④ 「無理しない勇気」と「相談する勇気」を持つ

何よりも大切なのが、無理をしないことです。腹痛や倦怠感がひどいときは、決して我慢しないでください。

練習を休む、またはコーチに相談して練習メニューを調整してもらう勇気を持ちましょう。その際、「どうすれば練習を続けられるか」を一緒に話し合いたい、という姿勢で相談することが、より良い関係に繋がります。

正しい知識が、あなたを強くする

生理は、女性にとって当たり前で自然な体の営みです。伊藤さんや竹村さんのように、トップアスリートでさえ、壮絶な経験をしながら生理と向き合い、自分なりの対処法を見つけ出してきました。
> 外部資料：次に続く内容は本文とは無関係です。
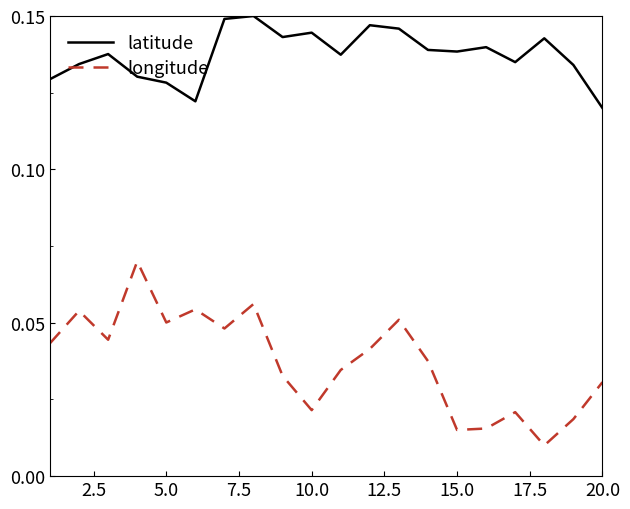

Rank the series by their maximum value, from lowest to highest.

longitude, latitude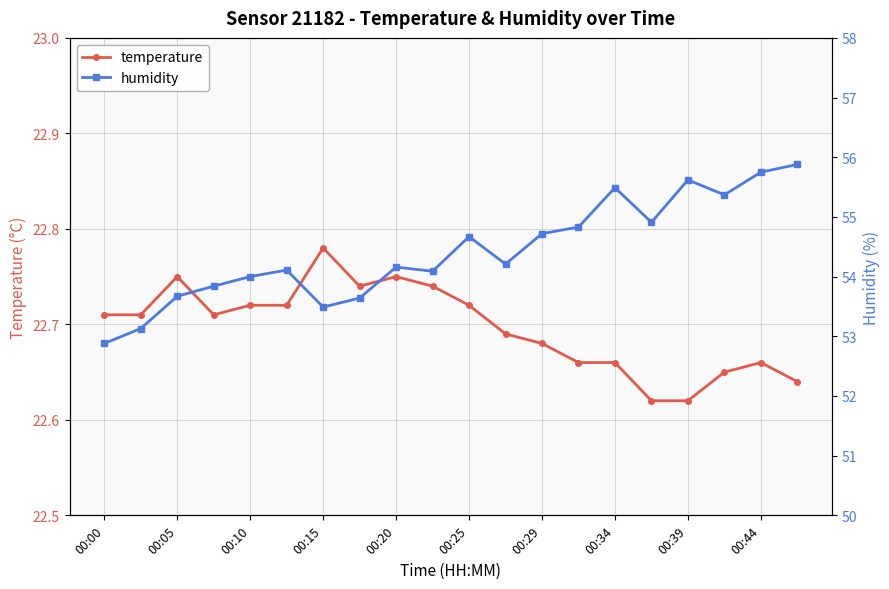

The value of temperature at 00:20 is 37.8. True or false?

False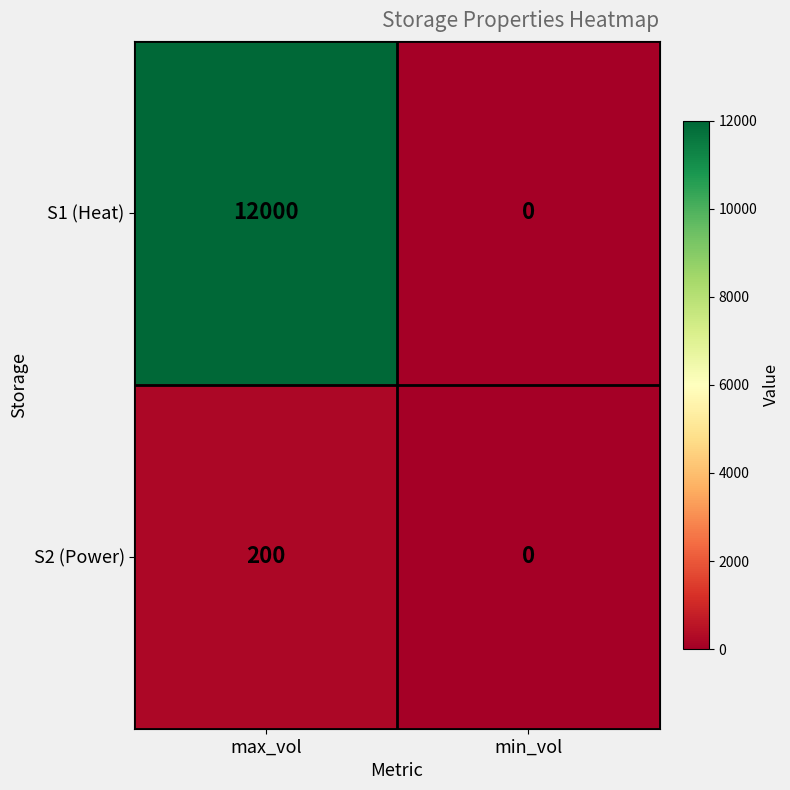

What is the difference between the S1 (Heat) values at min_vol and max_vol?

12000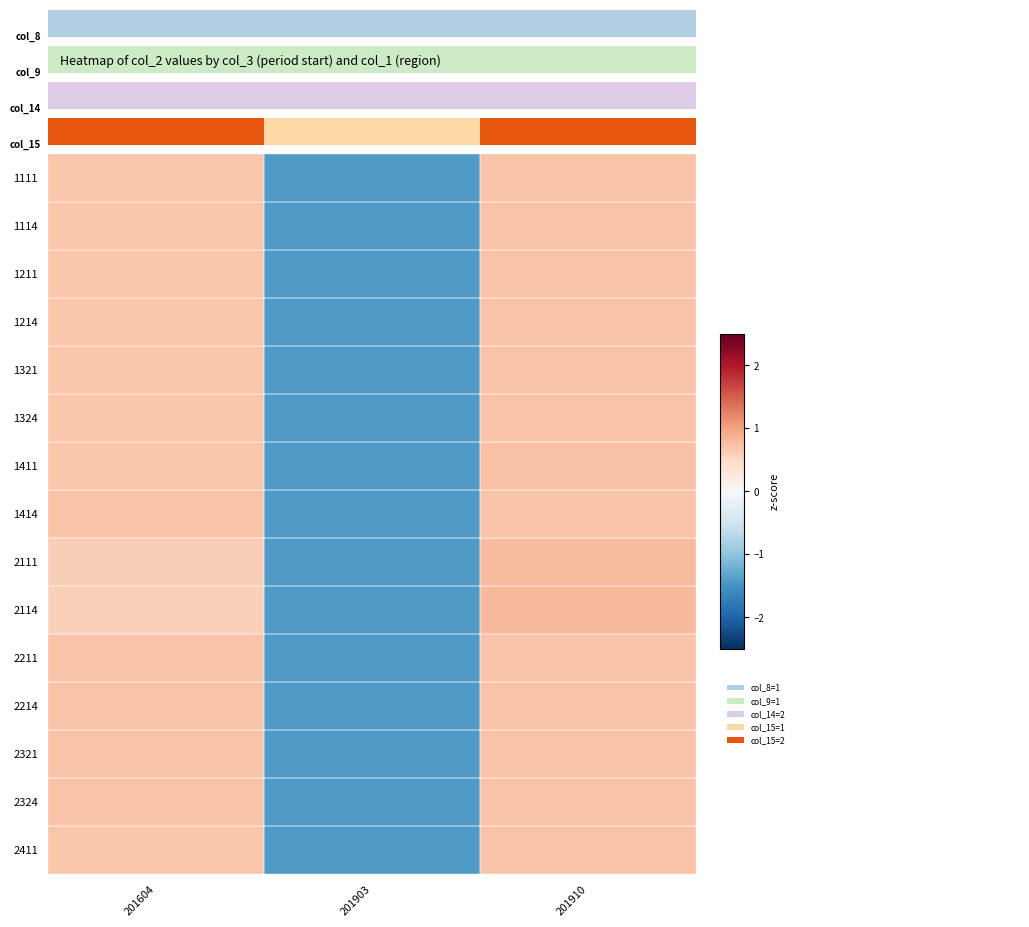

Which has a higher value, 201903 or 201910?

201910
大切なのは、生理を「タブー」や「ネガティブなもの」と捉えるのではなく、「自分を知り、コントロールすべき実力の一部」と捉え、適切に対処していくことです。

一人で悩まず、保護者や信頼できるコーチ、チームメイトに相談してみてください。そして、必要であれば婦人科を受診することも、選択肢の一つとして考えてみましょう。

正しい知識と対策は、あなたの不安を取り除き、水泳のパフォーマンスをさらに向上させるための力強い味方になります。これからも自信を持って、大好きな水泳を続けていってください。